It seems so simple. If we can just get our people to cross-sell between divisions, everyone wins!
After all, increasing our value by providing our clients more a broader variety of skills and solutions, and doubling or tripling our sales force, sounds like the ideal growth strategy. But staffing firms of all sizes and disciplines have struggled for years trying to get people to cross-sell their services. They create elaborate revenue-share plans. They get creative with commission splits. And still, nothing works as intended.
When “cross-selling” is successful, this success typically happens at the enterprise level in a board room in the C-Suite where a more sophisticated solution involving all business lines is sold by senior sales leaders.
There are two big challenges we face when trying to cross-sell staffing services at the ground level:
Hiring Managers live in silos
If sales are getting stuck because marketing efforts aren’t attracting the correct buyers or salespeople are pursuing the wrong buyers, those have little to do with cross-selling.
The person who buys IT staffing isn’t the same person who buys Finance & Accounting. And it’s quite possible that neither knows – or cares – about the other’s condition enough to help you. This is why you get a mostly blank stare and an oh-so-slight nod of the head when you enthusiastically mention “we also do (fill in the blank) staffing!”
You can overcome this hurdle by making sure your people are engaged with potential buyers who can actually say “yes” to what you are selling.
Your sales team is terrified of selling something they don’t understand
When I worked with partners at PricewaterhouseCoopers (PwC), one of the “big four” consulting firms, our objective was to expand opportunities beyond the classic audit. It turns out the firm has more value to offer than the assurance of financials. Much more. But to effectively sell those high-value services, these partners needed an understanding of the myriad of drivers of need that would indicate appropriateness.

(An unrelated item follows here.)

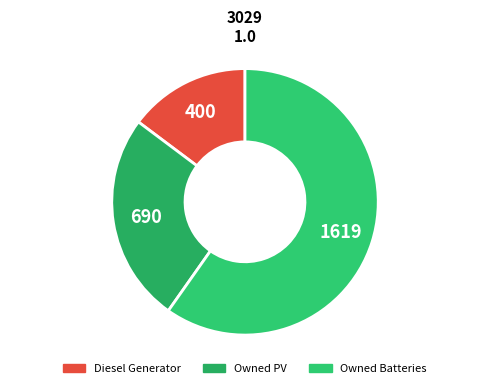

Is Diesel Generator the majority of the pie?

No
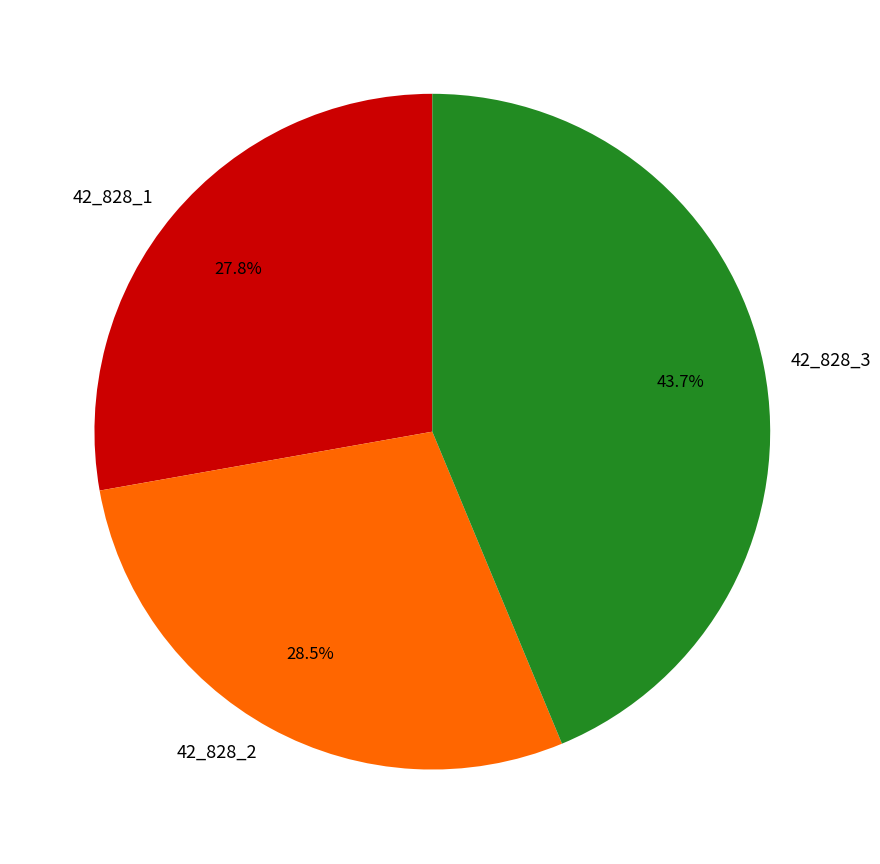

To the nearest percent, what is the difference between the largest and smallest slice percentages?

16%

Maybe an acquisition strategy would support a valuation project. Perhaps a conversion to a new ERP system would require technology strategy. But recognizing those circumstances and being able to identify issues on the horizon in which a CFO may have not yet taken action, is valuable. And, it provides the context for discussions about a new service.
A hallmark of the overused, but still accurate and effective term of “consultative selling,” is unearthing specific customer needs that can be addressed by what you have to offer. However, if your sellers are not intimately familiar with the issues or problems a new service helps clients address, it’s a tough road. It won’t be enough to just tell the customer how good a new product or service is (aka talking brochure style).
Again, that’s not isolated to cross-selling.
Knowing how your product or service addresses customer needs is what effective sellers do every day
Product training and education must support this. Even very effective solution-oriented professionals will revert to a pitching approach if education only addresses what is new. Sellers also need to understand the context of how the new thing benefits buyers.
Further, if there are multiple subject matter experts who get involved in complex sales (e.g. trust experts in banking or technology specialists in IT sales), I can make a strong argument that product or service knowledge may not matter much at all to salespeople. Because if sellers understand who their buyer is, and have a depth of knowledge about the issues that they are most keen to address, then getting specs on a product or details of a process is easy.
But again, that isn’t just true of solving cross-selling issues because those things are at the heart of most successful sales, period.
Don’t allow your selling issues to masquerade a cross-selling issue. Recognize it for what it is, and address it head on!